Do We Control Our Data?

Data management is a must as we move up the stack. Data management includes data locality, integrity, confidentiality, availability, and protection. In other words, the old concepts of data security, protection, and classification still apply. However, with the advent of virtualization, our data sources changed. As we moved into the cloud, they changed once more. Now that we are entering into the realm of distributed systems, data is once more changing, not just in location, but in velocity and quantity. Data is literally changing our lives. Whether or not that is overall for the better is a discussion for another time. With all these changes, do we control our data? Is the data we place somewhere within our control at any time? Can we gain back control if it is perceived to be lost?

The crux of digital transformation is not the realization that we need to use containers, but the realization that we have data everywhere and no idea how to control it. That control requires us to change fundamental viewpoints, processes, and procedures. It requires us to change our mindset. One fundamental change is the acceptance that at some point in time, data will be outside our control. How we apply our tools to gain back some semblance of control is crucial. The mind shift has to happen due to where we started. Figure 1 is a typical data center approach even if virtualization or private cloud exists. In most cases, the client device is outside the enterprise’s control, such as those used by customers and many used by employees (but not all).

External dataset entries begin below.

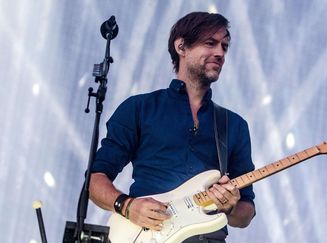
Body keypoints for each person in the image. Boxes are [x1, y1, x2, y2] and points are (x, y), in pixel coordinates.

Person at [89, 11, 256, 242]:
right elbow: (95, 180)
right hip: (148, 235)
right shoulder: (139, 108)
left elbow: (246, 214)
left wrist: (230, 207)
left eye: (224, 47)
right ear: (181, 46)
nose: (220, 53)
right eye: (210, 43)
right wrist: (127, 206)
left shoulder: (234, 125)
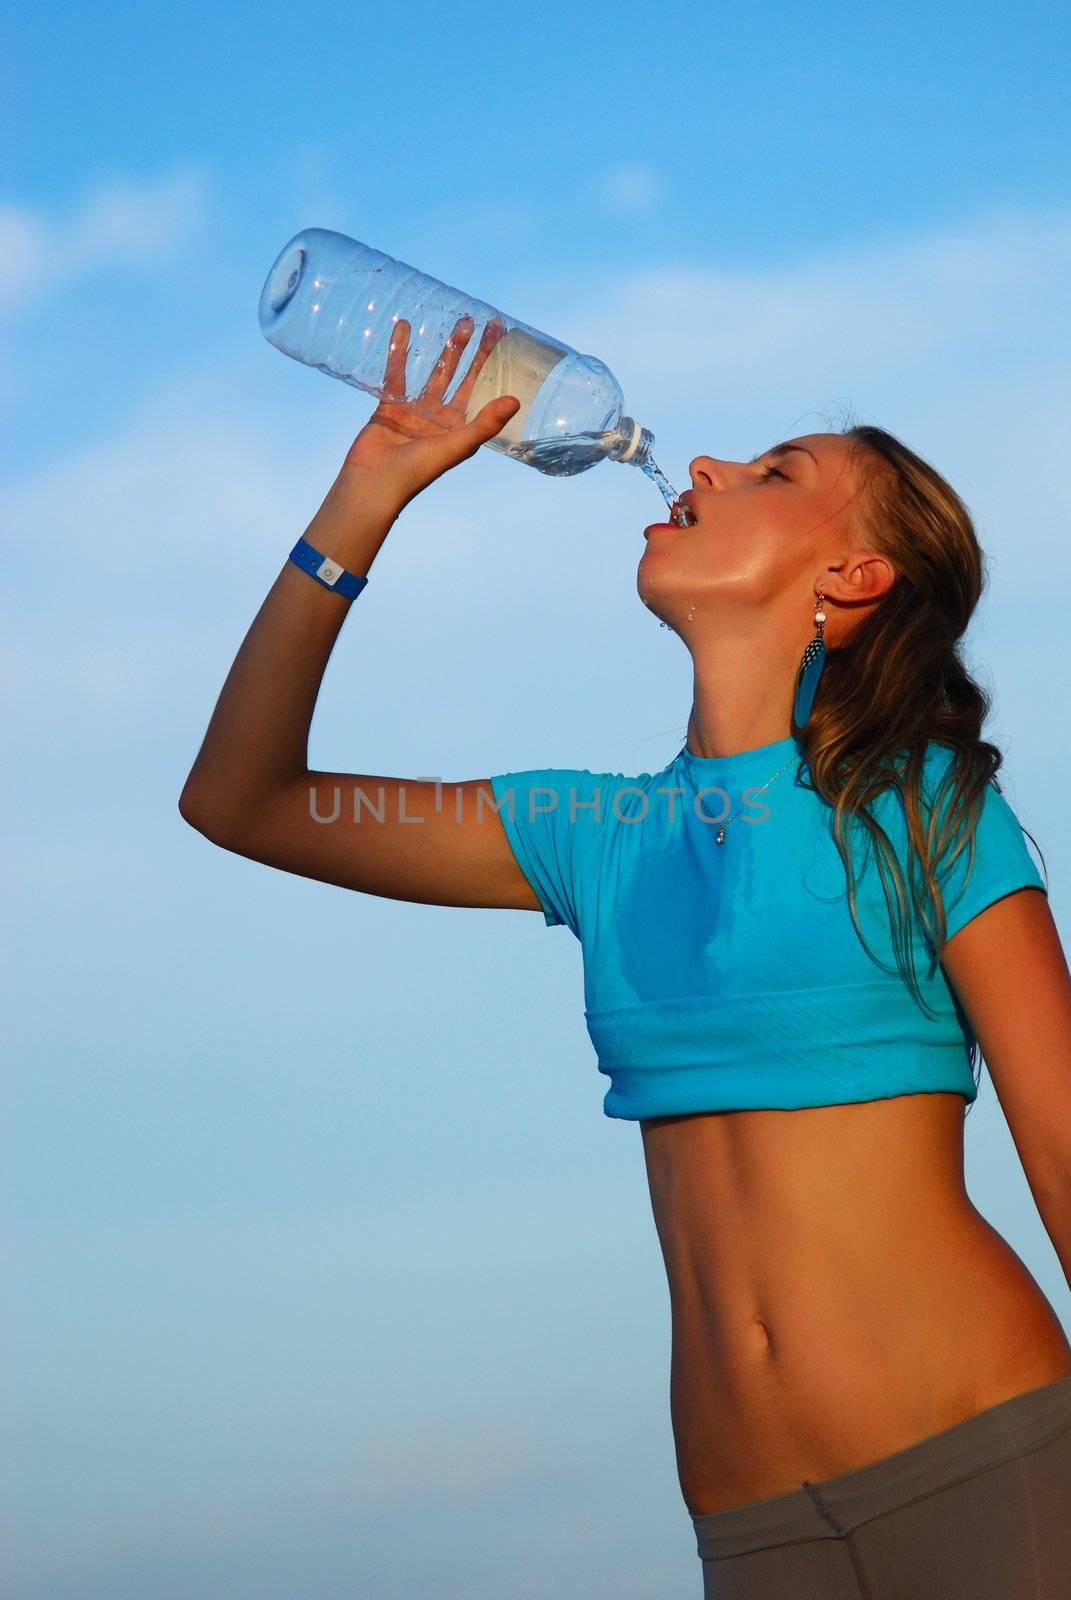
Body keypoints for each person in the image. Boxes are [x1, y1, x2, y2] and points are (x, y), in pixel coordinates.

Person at [179, 314, 1071, 1598]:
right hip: (752, 1524)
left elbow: (1059, 1145)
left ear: (855, 578)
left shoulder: (929, 809)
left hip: (987, 1463)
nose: (703, 465)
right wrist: (367, 487)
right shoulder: (591, 833)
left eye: (774, 473)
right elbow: (242, 798)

Traditional Data Protection — Figure 1: Traditional Data Control

In the traditional data control approach, each step of the path of your data from the client device to the data storage location (database) has its own particular flavor of security, control, governance, and risk assessment. The list of tools for these approaches is a mile long. Data is basically either in flight or at rest. Sometimes, data in flight is decrypted and then reencrypted after some set of actions takes place (such as deep packet inspection). Regardless of what happens in the data path, the data is manipulated. Each element of the path has an associated risk. However, as illustrated in Figure 1, every aspect of the path is within your control, or the control of your IT team. In many cases, this also includes the client.

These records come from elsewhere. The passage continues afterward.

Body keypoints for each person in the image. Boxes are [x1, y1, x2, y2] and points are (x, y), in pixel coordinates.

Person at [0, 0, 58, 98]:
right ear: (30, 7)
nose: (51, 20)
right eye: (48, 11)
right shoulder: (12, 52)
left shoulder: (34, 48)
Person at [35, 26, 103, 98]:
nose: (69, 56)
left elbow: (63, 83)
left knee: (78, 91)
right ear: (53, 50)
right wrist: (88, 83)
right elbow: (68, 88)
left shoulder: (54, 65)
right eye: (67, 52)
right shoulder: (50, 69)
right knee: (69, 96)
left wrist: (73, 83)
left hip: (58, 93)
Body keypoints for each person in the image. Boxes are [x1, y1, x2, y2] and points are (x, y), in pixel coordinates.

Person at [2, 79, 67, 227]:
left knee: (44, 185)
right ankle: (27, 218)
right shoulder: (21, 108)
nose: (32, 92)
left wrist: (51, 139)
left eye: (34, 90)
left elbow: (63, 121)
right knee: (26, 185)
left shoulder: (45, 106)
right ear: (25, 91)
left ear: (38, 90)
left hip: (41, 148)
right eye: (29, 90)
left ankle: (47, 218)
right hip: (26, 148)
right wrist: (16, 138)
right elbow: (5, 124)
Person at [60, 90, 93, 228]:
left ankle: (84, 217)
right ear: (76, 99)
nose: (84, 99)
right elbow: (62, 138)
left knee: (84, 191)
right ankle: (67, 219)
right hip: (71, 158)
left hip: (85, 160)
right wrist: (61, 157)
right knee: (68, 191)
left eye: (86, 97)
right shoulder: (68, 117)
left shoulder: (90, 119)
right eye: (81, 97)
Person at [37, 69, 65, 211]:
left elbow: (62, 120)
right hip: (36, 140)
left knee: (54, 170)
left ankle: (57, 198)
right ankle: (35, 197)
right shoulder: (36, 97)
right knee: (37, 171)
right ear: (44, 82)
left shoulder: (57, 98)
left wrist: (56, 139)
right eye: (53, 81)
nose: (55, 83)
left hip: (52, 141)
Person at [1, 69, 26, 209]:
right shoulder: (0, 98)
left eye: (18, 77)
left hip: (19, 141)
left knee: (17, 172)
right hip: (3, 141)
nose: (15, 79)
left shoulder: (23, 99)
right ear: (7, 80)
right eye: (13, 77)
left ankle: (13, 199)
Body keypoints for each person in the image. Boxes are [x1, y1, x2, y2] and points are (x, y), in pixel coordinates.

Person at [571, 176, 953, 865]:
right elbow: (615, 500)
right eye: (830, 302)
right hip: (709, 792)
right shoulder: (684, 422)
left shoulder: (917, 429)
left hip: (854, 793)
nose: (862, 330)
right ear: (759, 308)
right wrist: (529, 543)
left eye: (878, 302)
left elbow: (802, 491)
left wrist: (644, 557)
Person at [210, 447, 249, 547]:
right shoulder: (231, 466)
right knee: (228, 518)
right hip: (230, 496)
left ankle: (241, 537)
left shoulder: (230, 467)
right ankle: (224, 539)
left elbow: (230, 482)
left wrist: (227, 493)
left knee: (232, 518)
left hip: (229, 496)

When we move to the cloud, we start to lose some control. In fact, we tend to lose a lot of control, as we see in Figure 2. Our area of control shrinks considerably, to, in effect, just the application itself. While the services we require are still around, they are now controlled by the cloud service provider and not by ourselves. This loss of direct control leads to the need for better auditing. The user of the cloud and its services needs to gain back the feeling of control by being able to audit exactly what is happening within those areas they do not control. We do that by hooking into the log stream from the cloud, such as via AWS CloudWatch. We also want to know more about who did what, when, where, and how. This introduces the use of Cloud Aware Security Broker (CASB) appliances and tools. In effect, we layer on more auditing to get a semblance of control. This mindset shift leads to Figure 3.

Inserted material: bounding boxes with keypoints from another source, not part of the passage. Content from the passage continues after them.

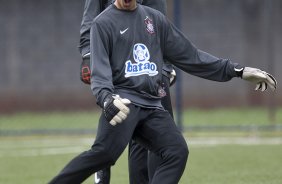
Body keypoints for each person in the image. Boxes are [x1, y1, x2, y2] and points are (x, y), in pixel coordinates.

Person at [49, 0, 277, 183]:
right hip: (123, 104)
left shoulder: (154, 19)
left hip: (152, 106)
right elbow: (100, 72)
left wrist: (237, 70)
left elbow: (192, 56)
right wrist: (107, 98)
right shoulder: (102, 23)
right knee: (104, 155)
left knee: (176, 151)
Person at [79, 0, 175, 183]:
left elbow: (160, 25)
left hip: (148, 67)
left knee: (151, 135)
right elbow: (91, 18)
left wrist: (166, 67)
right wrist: (87, 55)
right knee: (115, 122)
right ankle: (102, 168)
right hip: (115, 61)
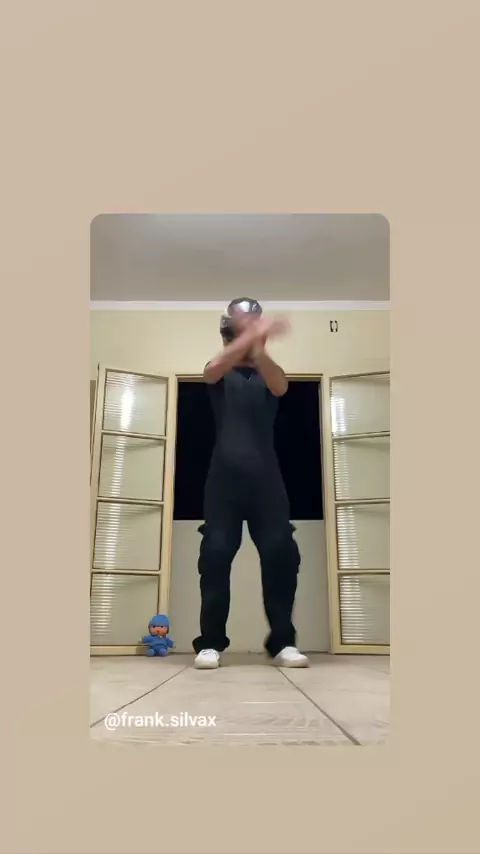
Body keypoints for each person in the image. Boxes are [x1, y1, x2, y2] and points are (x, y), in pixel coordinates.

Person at [192, 297, 309, 670]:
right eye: (242, 328)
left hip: (267, 483)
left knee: (281, 554)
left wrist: (257, 345)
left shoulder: (268, 371)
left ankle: (283, 643)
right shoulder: (219, 369)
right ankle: (210, 643)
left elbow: (281, 386)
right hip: (223, 484)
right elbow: (212, 371)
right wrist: (253, 332)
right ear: (229, 332)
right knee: (215, 555)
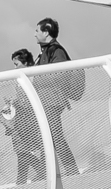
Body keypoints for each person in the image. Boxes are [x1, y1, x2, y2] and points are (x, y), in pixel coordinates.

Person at [32, 17, 81, 176]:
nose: (34, 34)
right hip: (47, 100)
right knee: (47, 139)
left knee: (56, 138)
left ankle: (71, 172)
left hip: (52, 100)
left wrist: (39, 79)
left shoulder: (56, 50)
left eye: (37, 31)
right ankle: (47, 174)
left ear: (46, 32)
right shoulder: (46, 51)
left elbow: (60, 73)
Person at [0, 50, 43, 184]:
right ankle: (22, 181)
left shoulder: (30, 78)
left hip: (27, 121)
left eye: (16, 64)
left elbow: (30, 101)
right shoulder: (23, 78)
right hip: (24, 119)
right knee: (21, 151)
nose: (14, 67)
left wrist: (14, 102)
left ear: (26, 63)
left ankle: (41, 172)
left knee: (22, 150)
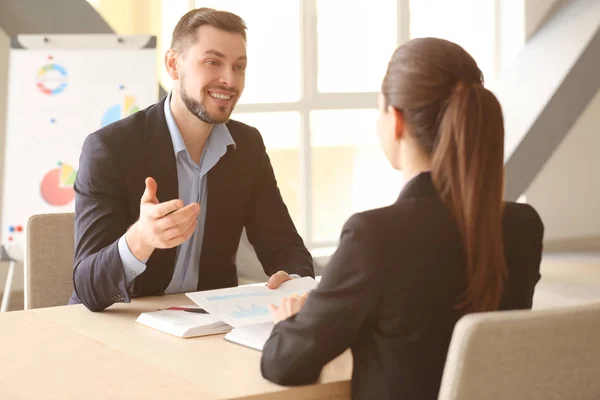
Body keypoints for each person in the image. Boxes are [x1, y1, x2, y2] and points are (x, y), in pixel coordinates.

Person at [260, 37, 544, 399]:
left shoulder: (374, 236)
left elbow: (284, 365)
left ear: (395, 121)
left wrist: (288, 324)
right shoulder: (523, 226)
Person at [69, 8, 314, 312]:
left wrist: (294, 281)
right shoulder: (109, 149)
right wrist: (141, 240)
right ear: (173, 64)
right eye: (212, 62)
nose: (229, 79)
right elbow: (87, 286)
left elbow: (284, 245)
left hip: (204, 325)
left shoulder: (247, 146)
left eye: (239, 66)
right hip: (118, 321)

In Figure 3, we are moving most of our controls into the application space. We utilize the cloud for its tools but in a more simplistic approach—simplistic in thought, but not in reality. We now make decisions about where to place security and control based on what we have access to. For example, we might want the cloud to do DDoS protection but limit the firewall capability to gross level of control: i.e., block all but what we require. This approach simplifies how we use external resources, but not their impact. However, we now introduce micro-segmentation within our application, as well as other In-App controls such as data protection (erasure coding), firewalls, service availability (and caching), and data transformation and protection rules for data going into our databases.
In essence, as we move up the stack, we also need to change how we do security, processes, and procedures to gain back the same level of control. Some applications lend themselves to learning these lessons before all else. Those are systems that already do billions of queries per day. At that scale, you need to move things around your stack just to gain performance. However, those lessons are also applicable to transforming your business and applications.
Do we control our data today? I would say most do not. Yet, they are starting down the path of discovering just how much control they actually do have. Some are approaching this from a legal perspective, others via technology. In either case, to gain back control, you must first change the mindset of how you manage data. Have you?